Px occurs naturally in the body when the liver metabolizes, or breaks down, caffeine. Like caffeine, Px is a stimulant that increases alertness, reduces fatigue, and decreases drowsiness.
However, Px is less likely than caffeine to cause negative side effects, including “jitters”, anxiety, irritability, and nervousness. Additionally, Px has a shorter half-life and is cleared from the body faster than caffeine, so it is less likely to negatively affect sleep quality. Px may preserve dopaminergic neurons, helping to protect against age-related cognitive decline.
As compared to caffeine, paraxanthine has a higher oral LD50 (127-367 mg/kg for caffeine and 829-1601 mg/kg for paraxanthine; rodent).
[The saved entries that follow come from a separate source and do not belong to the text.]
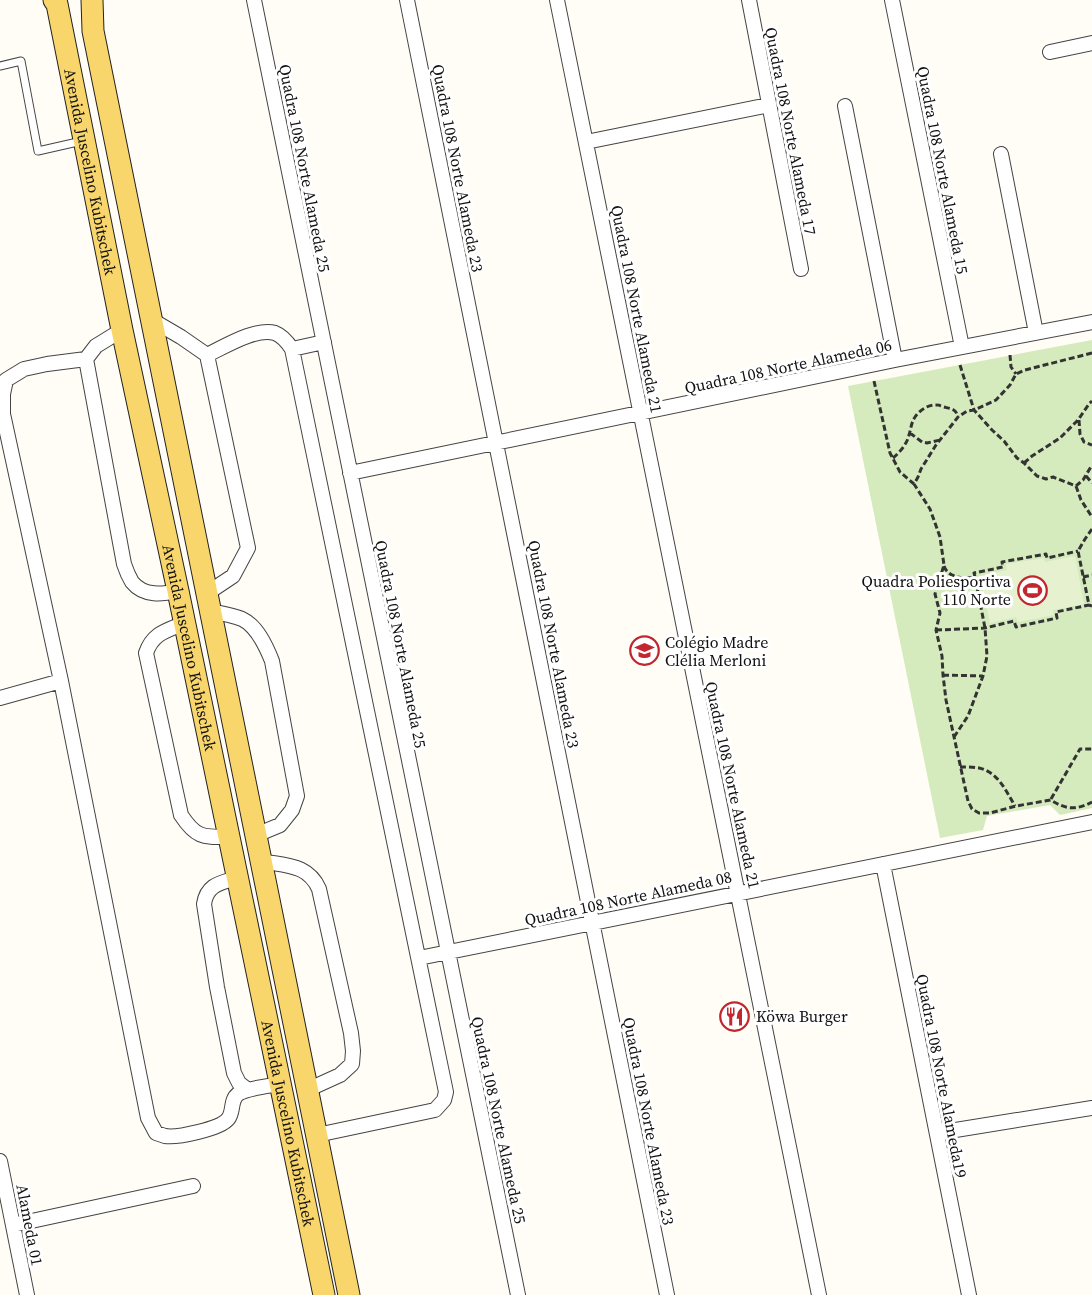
<svg xmlns="http://www.w3.org/2000/svg" width="1092" height="1295" viewBox="0 0 1092 1295" font-family="'Source Serif 4',serif">
	<rect width="100%" height="100%" fill="#fffdf5"/>
	<!-- green -->
	<path fill="#d5ebbd" d="M1092 340V808L1060 815 1050 805 987 816 983 830 940 838 848 386Z"/>
	<!-- pitch -->
	<path fill="#e6f2cf" d="M1075 556 1084 604 1053 610 1054 615 1018 622 1016 617 990 623 980 576 1007 570 1006 564 1044 558 1045 562Z"/>
	<g fill="none" stroke-linecap="round" stroke-linejoin="round">
		<defs>
			<path id="service" d="M0 66 21 61 38 151 82 141"/>
			<path id="minor" d="M254 0 518 1295
				M407 0 667 1295
				M557 0 819 1295
				M749 0 801 269
				M892 0 962 347
				M1050 52 1092 43
				M845 106 895 360
				M586 142 769 105
				M1001 154 1036 333
				M152 320 181 337 207 355 248 548 233 576 206 594
				M122 330 96 346 86 359 47 364 24 369 6 380 3 394V414L61 681 148 1118 156 1133C159 1134 162 1135 165 1136 177 1138 220 1129 228 1119 234 1112 230 1100 238 1094 247 1088 269 1086 280 1084
				M292 349 324 342
				M207 355C224 347 256 327 275 333 283 336 288 343 292 349L446 1092 444 1100 435 1110 317 1135
				M86 359 124 564C126 570 129 577 132 582 144 597 163 594 178 591
				M350 473 895 360 1092 322
				M209 611C220 613 232 615 242 619 257 626 266 646 272 661L297 796 292 810 280 825 256 835
				M185 623C166 631 153 633 146 653L181 815C196 838 203 837 229 837
				M0 698 61 681
				M261 861C286 866 308 864 319 889L351 1033 353 1051 352 1064 340 1075 307 1090
				M883 864 969 1295
				M237 878C221 883 207 884 204 904L217 987 234 1073 239 1083 248 1090
				M419 958 1092 822
				M937 1133 1092 1108
				M0 1161 27 1295
				M13 1225 193 1186"/>
			<g id="primary">
				<path id="s1" d="M54 0 57 4 122 330 178 591 324 1295"/>
				<path d="M92 0 93 31 349 1295"/>
			</g>
		</defs>
		<!-- service casing -->
		<use href="#service" stroke="#444" stroke-width="9"/>
		<!-- minor casing -->
		<use href="#minor" stroke="#444" stroke-width="16"/>
		<!-- primary casing -->
		<use href="#primary" stroke="#222" stroke-width="23"/>
		<!-- path -->
		<path stroke="#333" stroke-width="3" stroke-dasharray="6 3" stroke-linecap="butt" d="M1092 353 1025 370 1016 374 1010 385 996 400 974 410 967 411 958 417 936 445 921 469 918 477 914 484 930 509 940 537 944 565 935 594 940 613 936 630 942 656 943 675 946 700 968 801 972 809 979 813H990L1016 806 1051 800C1066 810 1077 810 1092 802
			M1010 355 1011 367 1016 374
			M960 365 974 410 992 430 1004 441 1017 458 1024 463 1037 476 1046 479 1053 477 1076 486 1083 480 1092 465
			M874 381 890 453 900 472 914 484
			M1079 420 1080 434 1084 442 1092 445
			M910 433 922 442 927 443 940 440
			M893 458C900 452 907 444 909 435 911 429 911 423 915 417 919 411 927 405 935 405 944 405 936 405 944 407 952 409 956 409 958 417
			M1024 463 1032 456 1060 438 1078 420 1089 404 1092 401
			M1086 476 1092 483
			M1076 486 1081 500 1092 517
			M1092 529 1085 539 1078 551 1089 605 1092 606
			M944 566C948 578 964 579 975 577L974 573 1003 567 1002 562 1046 554 1047 558 1078 551
			M1083 577 1092 575
			M936 630 985 628 1014 621 1016 627 1057 618 1056 612 1089 605
			M943 675 983 676
			M954 737 968 716 983 676 987 656 985 628 975 577
			M960 767C966 767 973 767 979 768 998 772 1006 791 1015 806
			M1051 799 1080 749H1092"/>
		<!-- service -->
		<use href="#service" stroke="#fff" stroke-width="7"/>
		<!-- minor -->
		<use href="#minor" stroke="#fff" stroke-width="14"/>
		<!-- primary -->
		<use href="#primary" stroke="#f9d66b" stroke-width="21"/>
	</g>
	<!-- icons -->
	<defs>
		<symbol id="stadium-ring" viewBox="-11 -11 22 22"><circle r="9.5" fill="#fff" stroke="#c4262e" stroke-width="1.5"/><path d="M0-5a6.5 5 0 1 0 0 10a6.5 5 0 1 0 0-10ZM-3.5-1.8h7v3.6h-7Z" fill="#c4262e"/></symbol>
		<symbol id="school-ring" viewBox="-11 -11 22 22"><circle r="9.5" fill="#fff" stroke="#c4262e" stroke-width="1.5"/><path d="M0-5L7-2L0 1L-7-2ZM-4 1L0 2.5L4 1V4Q0 6-4 4Z" fill="#c4262e"/></symbol>
		<symbol id="restaurant-ring" viewBox="-11 -11 22 22"><circle r="9.5" fill="#fff" stroke="#c4262e" stroke-width="1.5"/><path d="M-5-6h1v4h1v-4h1v4h1v-4h1v5L-1.5 .5V6h-2V.5L-5-1ZM5-6V6H3V1.5H1.5Q1.5-4 5-6Z" fill="#c4262e"/></symbol>
	</defs>
	<g fill-rule="evenodd">
		<use href="#stadium-ring" x="1016" y="574" width="33" height="33"/>
		<use href="#school-ring" x="628" y="634" width="33" height="33"/>
		<use href="#restaurant-ring" x="718" y="1000" width="33" height="33"/>
	</g>
	<g text-anchor="middle" stroke-width="6" stroke-linejoin="round" paint-order="stroke">
		<!-- street labels -->
		<g font-size="16" fill="#111" stroke="#fff">
			<text transform="translate(791 131) rotate(79)" y="6">Quadra 108 Norte Alameda 17</text>
			<text transform="translate(305 168) rotate(79)" y="6">Quadra 108 Norte Alameda 25</text>
			<text transform="translate(458 168) rotate(79)" y="6">Quadra 108 Norte Alameda 23</text>
			<text transform="translate(943 170) rotate(79)" y="6">Quadra 108 Norte Alameda 15</text>
			<text dy="6" stroke="none"><textPath href="#s1" startOffset="176">Avenida Juscelino Kubitschek</textPath></text>
			<text transform="translate(637 309) rotate(79)" y="6">Quadra 108 Norte Alameda 21</text>
			<text transform="translate(788 366) rotate(-12)" y="6">Quadra 108 Norte Alameda 06</text>
			<text transform="translate(401 644) rotate(79)" y="6">Quadra 108 Norte Alameda 25</text>
			<text transform="translate(554 644) rotate(79)" y="6">Quadra 108 Norte Alameda 23</text>
			<text dy="6" stroke="none"><textPath href="#s1" startOffset="662">Avenida Juscelino Kubitschek</textPath></text>
			<text transform="translate(733 785) rotate(78)" y="6">Quadra 108 Norte Alameda 21</text>
			<text transform="translate(628 898) rotate(-12)" y="6">Quadra 108 Norte Alameda 08</text>
			<text transform="translate(942 1076) rotate(79)" y="6">Quadra 108 Norte Alameda19</text>
			<text transform="translate(499 1120) rotate(78)" y="6">Quadra 108 Norte Alameda 25</text>
			<text transform="translate(649 1121) rotate(79)" y="6">Quadra 108 Norte Alameda 23</text>
			<text dy="6" stroke="none"><textPath href="#s1" startOffset="1148">Avenida Juscelino Kubitschek</textPath></text>
			<text transform="translate(30 1225) rotate(79)" y="6">Alameda 01</text>
		</g>
		<!-- poi labels -->
		<g font-size="16" fill="#111" stroke="#fff" text-anchor="start">
			<text x="1011" y="587" text-anchor="end">Quadra Poliesportiva<tspan x="1011" dy="18">110 Norte</tspan></text>
			<text x="665" y="648">Colégio Madre<tspan x="665" dy="18">Clélia Merloni</tspan></text>
			<text x="756" y="1022">Köwa Burger</text>
		</g>
	</g>
</svg>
Likewise, paraxanthine has a higher no observed adverse effect level (NOAEL) as compared to caffeine (150 mg/kg body weight per day for caffeine and 185-300 mg/kg for paraxanthine). In animal and clinical studies, caffeine has been shown to be anxiogenic (i.e., anxiety increasing); in contrast, paraxanthine exhibits anxiolytic (i.e., anxiety decreasing) properties.
Because of its shorter history of use, the maximum allowable daily intake of paraxanthine is lower than caffeine (300 mg per day for paraxanthine as compared to the FDA recommended maximum of 400 mg per day for caffeine).
Both paraxanthine and caffeine are central nervous system stimulants. As such, paraxanthine is not intended for use by children and you should consult your physician if you are pregnant, lactating, have a medical condition, or are taking any medications.